The Oscar-winning U.S. documentary ''The Cove'' about a controversial dolphin hunt in a western Japanese town ended its opening day screening at six theaters in Japan on Saturday, without major disruptions despite protests that caused earlier screenings to be canceled.

With police officers patrolling around the theaters in Hachinohe, Sendai, Tokyo, Yokohama, Kyoto and Osaka, no major turmoil has been reported so far.

In Tokyo's Shibuya Ward, Theatre Image Forum said all three screenings for the day were full. ''We are relieved that we could run the screenings without incident,'' the 108-seat theater said in a released statement.

In Yokohama city, seven people who appeared to be right-wing group members gathered in front of Yokohama New Theatre and protested against the showing. A 48-year-old man who claims to be a key member of the group said, ''Its content is anti-Japanese and tramples Japanese culinary culture.''

While around 10 police officers were on watch near the theater, three civic group members were showing a sign that read, ''It's quite all right to show The Cove.''

The film opened at 10 a.m., drawing roughly 50 spectators. ''I just wanted to watch this film before giving a thought to the controversy over it,'' a 64-year-old woman said.

A 57-year-old man said he does not oppose dolphin hunts but came to the Yokohama theater to watch the movie ''fraught with various problems.''

Eighteen other cinemas in 16 prefectures plan to screen the film in the days to come.

A 24-year-old graduate school student from Tsukuba, Ibaraki Prefecture, said after watching the film in Yokohama, ''It was really cruel to see the seawater run so red with the dolphins' blood, and I could become aware of what I had not known. The film will provide opportunities to consider right and wrong of dolphin hunting.''

He added, however, ''I thought it focuses only on what its producers wanted to say, while paying less attention to fishermen's views.''

The film, which shows the traditional dolphin hunt in Taiji, Wakayama Prefecture, was originally scheduled to be screened at 26 theaters across Japan starting June 26.

But it has drawn criticism from some Japanese groups claiming it is anti-Japanese. They have intimidated theaters that planned to show the film and led three of the theaters in Tokyo and Osaka to cancel screenings.

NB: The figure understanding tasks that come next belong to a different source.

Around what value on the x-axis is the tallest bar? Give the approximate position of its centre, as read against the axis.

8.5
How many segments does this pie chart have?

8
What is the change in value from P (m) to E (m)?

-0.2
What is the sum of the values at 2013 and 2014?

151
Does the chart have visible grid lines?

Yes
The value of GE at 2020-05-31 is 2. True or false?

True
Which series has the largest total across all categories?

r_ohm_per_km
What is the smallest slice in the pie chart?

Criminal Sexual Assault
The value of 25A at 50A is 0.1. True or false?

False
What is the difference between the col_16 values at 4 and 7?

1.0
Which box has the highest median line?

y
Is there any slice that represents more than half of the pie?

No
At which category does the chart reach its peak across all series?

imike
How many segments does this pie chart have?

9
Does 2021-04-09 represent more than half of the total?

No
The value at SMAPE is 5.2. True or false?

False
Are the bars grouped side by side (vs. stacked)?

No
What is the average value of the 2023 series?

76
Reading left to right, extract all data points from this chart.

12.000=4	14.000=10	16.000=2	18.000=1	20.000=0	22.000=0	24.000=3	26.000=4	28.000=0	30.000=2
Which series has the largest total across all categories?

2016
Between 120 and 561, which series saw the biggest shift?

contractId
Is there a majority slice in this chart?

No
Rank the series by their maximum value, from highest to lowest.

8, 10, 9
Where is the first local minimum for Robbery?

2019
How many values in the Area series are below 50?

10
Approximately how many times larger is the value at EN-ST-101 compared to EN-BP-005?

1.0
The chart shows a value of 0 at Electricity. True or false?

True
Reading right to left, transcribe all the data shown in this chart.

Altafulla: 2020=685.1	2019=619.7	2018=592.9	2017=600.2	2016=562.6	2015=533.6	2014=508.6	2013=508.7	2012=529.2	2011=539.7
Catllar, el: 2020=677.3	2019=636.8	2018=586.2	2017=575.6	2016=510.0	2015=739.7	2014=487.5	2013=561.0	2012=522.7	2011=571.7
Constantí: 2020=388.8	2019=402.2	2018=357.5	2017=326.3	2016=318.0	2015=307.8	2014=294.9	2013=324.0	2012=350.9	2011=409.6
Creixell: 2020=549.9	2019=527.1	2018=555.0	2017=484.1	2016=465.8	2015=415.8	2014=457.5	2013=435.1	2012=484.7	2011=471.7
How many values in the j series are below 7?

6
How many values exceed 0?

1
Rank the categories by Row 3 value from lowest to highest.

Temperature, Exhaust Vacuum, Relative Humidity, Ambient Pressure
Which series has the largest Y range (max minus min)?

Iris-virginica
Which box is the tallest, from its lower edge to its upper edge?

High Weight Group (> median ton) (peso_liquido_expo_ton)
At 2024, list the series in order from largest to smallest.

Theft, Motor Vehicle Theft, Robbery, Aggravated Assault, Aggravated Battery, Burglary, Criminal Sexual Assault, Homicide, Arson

According to its Japanese distributor, Unplugged Inc., four of the six theaters showing the film on Saturday were targets of street protests or were intimidated. Of the four, two in Tokyo and Yokohama successfully applied for a court injunction against civic groups staging protests around the theaters.

The people of Taiji have also objected to the documentary, which was mostly shot in the town with hidden cameras. They claim the film is based on wrong information and infringes on individual rights because the people were filmed without permission.

Taiji Mayor Kazutaka Sangen said Saturday he is disappointed that the film is finally being shown.

''I understand there should be freedom of expression but at the same time you have to think about the rights of the fishermen and the rules (for film production),'' Sangen said in a telephone interview with Kyodo News.

An official of the Taiji fisheries union voiced concern that showing the film could spread misunderstanding about dolphin hunts, but added that the union hopes audiences will get an ''exact understanding'' of what actually takes place in the town.

''Our union doesn't have enough money and manpower to take action against the film...we're just living ordinary lives,'' another union member said. ''It feels Taiji is being rocked by a powerful film and powerful groups of people.''

To deal with such criticism, the distributor said it has shaded the images of the local people and added information and expressions with subtitles to avoid misunderstanding.

The film won the 2010 Academy Award for best documentary.

Prior to the start of screening in Japan, the Directors Guild of Japan issued a statement Friday protesting any moves to make the theaters stop showing the film.

''Such moves would limit opportunities to express one's thoughts and beliefs, which are essential elements of democracy, and as a result lead to a loss of freedom of expression,'' the statement said.

In Japan, similar pressure from right-wing groups and allegations by some lawmakers as well as critics that the film is anti-Japanese had caused cancellation of screenings in 2008 of the controversial documentary film ''YASUKUNI'' the film by Chinese director Li Ying.

The film depicts events and people connected to Tokyo's Yasukuni Shrine, which is regarded as a symbol of Japan's past militarism by neighboring countries since it honors the nation's war dead and Class-A war criminals.